The Round Brilliant Cut is arguably the most popular and most recognizable diamond cut of all the cuts available with over three quarters of all diamonds used in jewellery cut to this shape, this is because it achieves the greatest brilliance and fire. Thus is optically the most efficient. It was developed by Marcel Tolkowsky as late as 1919. This cut is certainly the most popular amongst buyers at the present time with the Princess Cut being a distant second.
The Round Brilliant Cut was developed from the Old European Cut which was the most advanced cut of the 19th century. The first brilliant cuts were introduced in the middle of 17th century and were known asMazarins or Double Cuts. They typically had 17 facets which by today's standards would mean they would be pretty dull as a brilliant round cut diamond has 58 facets. The next improvement was made by a Venetian polisher, Vincent Peruzzi, who increased the facet count from 17 to 33 it became known as the Peruzzi Brilliant or the Triple Cut, these also would look considerably dull as the bruting technique had not as yet been developed. This is the technique whereby two diamonds are set on to axels and set to spin in opposite directions thus grind together to give them rounded edges. The Peruzzi dramatically improved the fire and brilliance of the diamond compared to the Mazarin Brilliants. By the 19th century the Old European Cut had became the most popular cut, it had a shallower pavilion, more rounded shape and different arrangement of facets. This is the fore runner of the round brilliant.
The Russian mathematical genius Marcel Tolkowsky, a member of a large and powerful Diamond family, subsequently calculated the cuts necessary to create the ideal Diamond shape. As part of his PhD thesis in mathematics, Tolkowsky considered variables such as the index of refraction and covalent bond angles to describe what has become known as the Round Brilliant Cut. Thus maximising the fire and brilliance of the stone. Since this there have been minor developments as Tolkowsky's calculations were not perfect. Tolkowsky had not followed the path of the light rays that were reflected more than twice inside the diamond; this meant that the results were incomplete. Tolkowsky's guidelines, while revolutionary in their day, are not a definitive solution to the problem of finding the perfect proportions of a round brilliant cut diamond, which has to led to other attempts to do so. In the past few decades computers have been used to try to find the optimum standards for the round brilliant.

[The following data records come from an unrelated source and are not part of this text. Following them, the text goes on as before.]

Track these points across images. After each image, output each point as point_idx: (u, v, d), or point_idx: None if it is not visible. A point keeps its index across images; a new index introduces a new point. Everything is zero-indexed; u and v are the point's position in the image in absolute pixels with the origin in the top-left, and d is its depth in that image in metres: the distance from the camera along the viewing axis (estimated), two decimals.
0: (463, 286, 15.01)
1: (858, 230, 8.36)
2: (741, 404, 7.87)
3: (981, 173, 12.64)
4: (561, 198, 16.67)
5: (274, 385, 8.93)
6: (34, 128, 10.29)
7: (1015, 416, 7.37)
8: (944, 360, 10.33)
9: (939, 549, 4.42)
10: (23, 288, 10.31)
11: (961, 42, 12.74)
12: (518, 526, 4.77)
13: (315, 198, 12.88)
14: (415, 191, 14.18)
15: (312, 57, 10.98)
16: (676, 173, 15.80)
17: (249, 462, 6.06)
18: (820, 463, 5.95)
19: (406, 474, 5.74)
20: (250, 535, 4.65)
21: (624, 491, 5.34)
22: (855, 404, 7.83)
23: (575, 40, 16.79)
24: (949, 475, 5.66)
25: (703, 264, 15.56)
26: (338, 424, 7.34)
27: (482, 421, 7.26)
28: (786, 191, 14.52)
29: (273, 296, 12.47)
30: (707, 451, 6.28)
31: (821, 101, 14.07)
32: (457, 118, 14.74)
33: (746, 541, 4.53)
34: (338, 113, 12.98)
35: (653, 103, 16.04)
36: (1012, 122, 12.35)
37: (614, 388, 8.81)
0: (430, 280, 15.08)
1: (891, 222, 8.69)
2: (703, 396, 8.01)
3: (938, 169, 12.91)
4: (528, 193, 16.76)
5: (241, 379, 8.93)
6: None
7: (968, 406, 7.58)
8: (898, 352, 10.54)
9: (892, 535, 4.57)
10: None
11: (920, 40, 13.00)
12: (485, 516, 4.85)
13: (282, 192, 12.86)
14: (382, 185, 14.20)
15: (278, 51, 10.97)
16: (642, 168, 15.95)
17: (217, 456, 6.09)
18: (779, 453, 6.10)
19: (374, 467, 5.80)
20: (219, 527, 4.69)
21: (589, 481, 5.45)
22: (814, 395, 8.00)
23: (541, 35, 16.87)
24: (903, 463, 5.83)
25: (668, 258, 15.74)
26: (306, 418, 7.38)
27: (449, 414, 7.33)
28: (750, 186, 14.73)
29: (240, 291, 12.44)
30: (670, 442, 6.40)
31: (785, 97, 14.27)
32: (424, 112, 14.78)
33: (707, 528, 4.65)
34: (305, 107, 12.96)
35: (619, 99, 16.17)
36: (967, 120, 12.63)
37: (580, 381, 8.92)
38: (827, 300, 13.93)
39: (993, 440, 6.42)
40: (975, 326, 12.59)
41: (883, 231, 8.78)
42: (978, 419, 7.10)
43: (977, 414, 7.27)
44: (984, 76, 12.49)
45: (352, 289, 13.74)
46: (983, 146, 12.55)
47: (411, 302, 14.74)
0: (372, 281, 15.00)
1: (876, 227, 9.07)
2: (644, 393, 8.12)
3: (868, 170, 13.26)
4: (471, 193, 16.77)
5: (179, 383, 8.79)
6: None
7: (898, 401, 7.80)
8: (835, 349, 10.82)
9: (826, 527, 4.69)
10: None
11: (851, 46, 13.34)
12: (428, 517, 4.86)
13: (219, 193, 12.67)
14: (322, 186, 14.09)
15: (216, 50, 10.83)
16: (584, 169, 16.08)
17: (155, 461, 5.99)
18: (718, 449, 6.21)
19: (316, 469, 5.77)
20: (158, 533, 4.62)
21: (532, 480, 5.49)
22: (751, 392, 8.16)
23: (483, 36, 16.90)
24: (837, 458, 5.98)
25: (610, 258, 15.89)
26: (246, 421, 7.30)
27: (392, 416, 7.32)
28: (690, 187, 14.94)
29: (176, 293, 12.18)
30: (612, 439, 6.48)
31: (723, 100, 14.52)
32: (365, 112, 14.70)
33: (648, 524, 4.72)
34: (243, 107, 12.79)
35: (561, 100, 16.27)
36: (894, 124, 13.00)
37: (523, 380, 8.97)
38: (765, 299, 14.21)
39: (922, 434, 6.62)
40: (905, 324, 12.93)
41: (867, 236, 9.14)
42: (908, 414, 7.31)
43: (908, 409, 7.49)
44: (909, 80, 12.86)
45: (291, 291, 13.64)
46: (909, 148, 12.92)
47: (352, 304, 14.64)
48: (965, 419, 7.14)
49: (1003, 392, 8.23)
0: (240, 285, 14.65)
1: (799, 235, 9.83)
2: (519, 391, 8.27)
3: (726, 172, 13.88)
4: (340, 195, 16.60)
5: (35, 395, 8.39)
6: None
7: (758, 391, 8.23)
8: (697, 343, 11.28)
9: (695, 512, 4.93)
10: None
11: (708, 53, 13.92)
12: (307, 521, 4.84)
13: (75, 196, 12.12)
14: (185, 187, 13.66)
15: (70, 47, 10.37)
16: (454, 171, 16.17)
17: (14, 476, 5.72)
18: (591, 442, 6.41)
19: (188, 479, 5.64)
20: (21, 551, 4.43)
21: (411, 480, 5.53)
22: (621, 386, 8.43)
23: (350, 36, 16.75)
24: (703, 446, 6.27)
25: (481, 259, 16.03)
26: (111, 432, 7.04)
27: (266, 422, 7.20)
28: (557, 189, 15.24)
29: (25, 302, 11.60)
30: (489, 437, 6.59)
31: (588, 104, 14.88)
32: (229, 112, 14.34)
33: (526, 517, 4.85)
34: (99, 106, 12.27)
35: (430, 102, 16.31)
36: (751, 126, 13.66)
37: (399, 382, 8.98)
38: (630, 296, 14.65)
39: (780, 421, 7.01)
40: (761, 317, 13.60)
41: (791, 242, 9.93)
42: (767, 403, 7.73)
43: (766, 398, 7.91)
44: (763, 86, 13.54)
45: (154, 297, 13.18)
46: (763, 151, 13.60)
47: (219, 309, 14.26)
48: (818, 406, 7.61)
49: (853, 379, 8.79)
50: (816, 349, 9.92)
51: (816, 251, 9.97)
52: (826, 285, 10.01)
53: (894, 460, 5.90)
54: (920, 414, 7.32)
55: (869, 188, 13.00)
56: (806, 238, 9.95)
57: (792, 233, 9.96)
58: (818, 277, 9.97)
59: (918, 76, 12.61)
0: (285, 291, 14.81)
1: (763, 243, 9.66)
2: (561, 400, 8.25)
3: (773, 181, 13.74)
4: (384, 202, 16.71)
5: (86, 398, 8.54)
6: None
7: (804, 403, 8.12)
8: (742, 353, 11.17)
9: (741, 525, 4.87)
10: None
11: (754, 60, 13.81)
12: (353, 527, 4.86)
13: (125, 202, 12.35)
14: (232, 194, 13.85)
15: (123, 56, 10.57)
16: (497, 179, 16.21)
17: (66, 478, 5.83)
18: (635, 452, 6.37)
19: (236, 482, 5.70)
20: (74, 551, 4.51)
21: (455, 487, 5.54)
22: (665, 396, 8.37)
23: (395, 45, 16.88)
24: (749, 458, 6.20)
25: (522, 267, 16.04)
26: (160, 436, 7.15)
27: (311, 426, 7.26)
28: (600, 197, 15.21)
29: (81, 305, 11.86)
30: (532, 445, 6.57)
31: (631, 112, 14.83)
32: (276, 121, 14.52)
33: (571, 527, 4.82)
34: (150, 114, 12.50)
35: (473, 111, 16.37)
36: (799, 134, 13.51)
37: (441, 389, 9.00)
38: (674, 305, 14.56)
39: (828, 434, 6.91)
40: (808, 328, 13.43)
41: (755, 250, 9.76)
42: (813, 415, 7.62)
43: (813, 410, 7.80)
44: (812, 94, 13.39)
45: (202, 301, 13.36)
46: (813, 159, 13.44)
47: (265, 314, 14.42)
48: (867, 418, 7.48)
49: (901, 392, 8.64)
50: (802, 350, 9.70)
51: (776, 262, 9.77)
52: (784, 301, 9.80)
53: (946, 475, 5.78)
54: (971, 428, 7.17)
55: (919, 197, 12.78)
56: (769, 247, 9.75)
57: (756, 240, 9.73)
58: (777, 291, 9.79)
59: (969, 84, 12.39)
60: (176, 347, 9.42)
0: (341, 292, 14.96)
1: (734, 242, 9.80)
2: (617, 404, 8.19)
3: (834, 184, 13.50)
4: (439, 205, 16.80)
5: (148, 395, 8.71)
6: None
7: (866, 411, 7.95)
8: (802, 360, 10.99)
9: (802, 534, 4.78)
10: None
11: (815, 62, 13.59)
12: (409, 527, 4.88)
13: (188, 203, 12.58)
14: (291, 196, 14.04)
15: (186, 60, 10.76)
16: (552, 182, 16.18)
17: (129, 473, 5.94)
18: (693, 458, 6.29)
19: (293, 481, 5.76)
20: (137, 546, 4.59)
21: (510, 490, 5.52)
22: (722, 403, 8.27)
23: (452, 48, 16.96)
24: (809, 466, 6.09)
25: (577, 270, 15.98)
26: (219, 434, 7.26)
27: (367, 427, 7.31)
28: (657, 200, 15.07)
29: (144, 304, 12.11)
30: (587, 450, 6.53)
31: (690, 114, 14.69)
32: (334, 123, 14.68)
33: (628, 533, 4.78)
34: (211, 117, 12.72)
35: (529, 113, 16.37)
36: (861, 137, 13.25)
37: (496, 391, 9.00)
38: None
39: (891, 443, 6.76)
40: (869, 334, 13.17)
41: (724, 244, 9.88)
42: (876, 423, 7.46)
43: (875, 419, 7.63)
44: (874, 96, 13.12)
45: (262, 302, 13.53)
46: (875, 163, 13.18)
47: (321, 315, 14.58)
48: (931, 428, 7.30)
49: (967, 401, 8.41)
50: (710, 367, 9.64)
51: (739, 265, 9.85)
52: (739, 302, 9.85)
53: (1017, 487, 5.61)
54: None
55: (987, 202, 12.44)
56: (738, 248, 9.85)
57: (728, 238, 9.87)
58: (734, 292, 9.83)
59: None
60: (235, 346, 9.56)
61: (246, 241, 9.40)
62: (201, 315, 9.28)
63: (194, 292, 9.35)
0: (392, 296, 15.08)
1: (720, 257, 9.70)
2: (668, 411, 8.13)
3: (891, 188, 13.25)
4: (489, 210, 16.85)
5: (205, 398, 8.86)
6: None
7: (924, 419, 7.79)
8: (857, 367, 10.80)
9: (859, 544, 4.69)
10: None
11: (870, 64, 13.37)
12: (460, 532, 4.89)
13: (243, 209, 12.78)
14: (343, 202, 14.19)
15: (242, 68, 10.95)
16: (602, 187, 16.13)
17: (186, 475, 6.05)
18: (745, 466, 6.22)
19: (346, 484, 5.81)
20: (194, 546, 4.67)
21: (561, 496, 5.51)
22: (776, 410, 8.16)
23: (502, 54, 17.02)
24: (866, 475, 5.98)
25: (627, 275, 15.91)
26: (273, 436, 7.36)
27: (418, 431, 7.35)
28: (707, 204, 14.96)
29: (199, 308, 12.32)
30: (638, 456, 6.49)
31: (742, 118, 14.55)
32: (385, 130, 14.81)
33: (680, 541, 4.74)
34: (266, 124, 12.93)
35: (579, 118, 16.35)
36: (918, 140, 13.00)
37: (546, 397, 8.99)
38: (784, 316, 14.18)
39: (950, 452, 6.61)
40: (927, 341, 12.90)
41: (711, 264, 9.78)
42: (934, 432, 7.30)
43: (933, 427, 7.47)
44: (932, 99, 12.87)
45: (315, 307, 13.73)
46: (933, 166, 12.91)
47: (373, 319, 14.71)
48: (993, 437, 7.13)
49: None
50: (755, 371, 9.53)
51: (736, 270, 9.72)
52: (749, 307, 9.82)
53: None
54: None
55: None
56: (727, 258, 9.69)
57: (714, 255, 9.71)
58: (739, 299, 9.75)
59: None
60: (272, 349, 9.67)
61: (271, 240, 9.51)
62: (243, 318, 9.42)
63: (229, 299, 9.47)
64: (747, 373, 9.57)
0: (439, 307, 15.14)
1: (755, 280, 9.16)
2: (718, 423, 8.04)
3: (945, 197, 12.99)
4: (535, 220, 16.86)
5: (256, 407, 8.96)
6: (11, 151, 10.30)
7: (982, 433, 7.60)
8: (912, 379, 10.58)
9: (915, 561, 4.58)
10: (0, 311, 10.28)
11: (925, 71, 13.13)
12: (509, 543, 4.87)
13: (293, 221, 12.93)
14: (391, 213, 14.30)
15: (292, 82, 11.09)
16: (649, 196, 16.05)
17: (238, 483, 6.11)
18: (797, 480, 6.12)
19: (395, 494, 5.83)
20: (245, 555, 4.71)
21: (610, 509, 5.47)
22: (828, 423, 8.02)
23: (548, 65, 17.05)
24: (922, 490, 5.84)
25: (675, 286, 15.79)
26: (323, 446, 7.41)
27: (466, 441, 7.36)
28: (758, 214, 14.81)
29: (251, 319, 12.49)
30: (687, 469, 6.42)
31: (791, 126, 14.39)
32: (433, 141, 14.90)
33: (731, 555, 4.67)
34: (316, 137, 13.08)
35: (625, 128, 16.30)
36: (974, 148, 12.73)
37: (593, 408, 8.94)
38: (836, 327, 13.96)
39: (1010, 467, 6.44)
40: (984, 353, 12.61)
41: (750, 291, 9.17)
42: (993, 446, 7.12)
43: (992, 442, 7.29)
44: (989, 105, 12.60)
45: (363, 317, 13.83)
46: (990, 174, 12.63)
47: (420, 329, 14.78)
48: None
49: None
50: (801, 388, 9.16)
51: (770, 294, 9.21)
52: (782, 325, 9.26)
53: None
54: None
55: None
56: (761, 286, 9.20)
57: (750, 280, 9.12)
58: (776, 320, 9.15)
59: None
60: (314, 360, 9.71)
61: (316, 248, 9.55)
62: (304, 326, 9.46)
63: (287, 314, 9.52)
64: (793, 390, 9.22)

These proportions for the perfectionist in terms of the Round Brilliant Cut are a depth percentage of between 59.3% and 62% and a table percentage of 55% to 58% this would help to maximise the brilliance and scintillation as the gem appears to dance and sparkle in the light. Diamonds of such quality are hard to come by as there is such a huge demand for these.
The most popular of all cuts the Round Brilliant in its ideal proportions is designed to give maximum scintillation, beauty and fire. Rounds make up the vast majority of diamonds found in engagement rings and are popular as stud earrings and in pendants. The Brilliant cut follows more naturally the rough diamond crystal shape, and thus is most popular for cutting due to the beauty it returns. The Round Brilliant Cut also has the appearance of being larger than it actually is which means that a higher carat weight is not essential when purchasing the gem. The hearts and arrows phenomenon which can be seen in Round Brilliant Cutalso are attractive selling points. This phenomenon is seen when the top or table facet is exactly perpendicular to the bottom or pavilion of the diamond.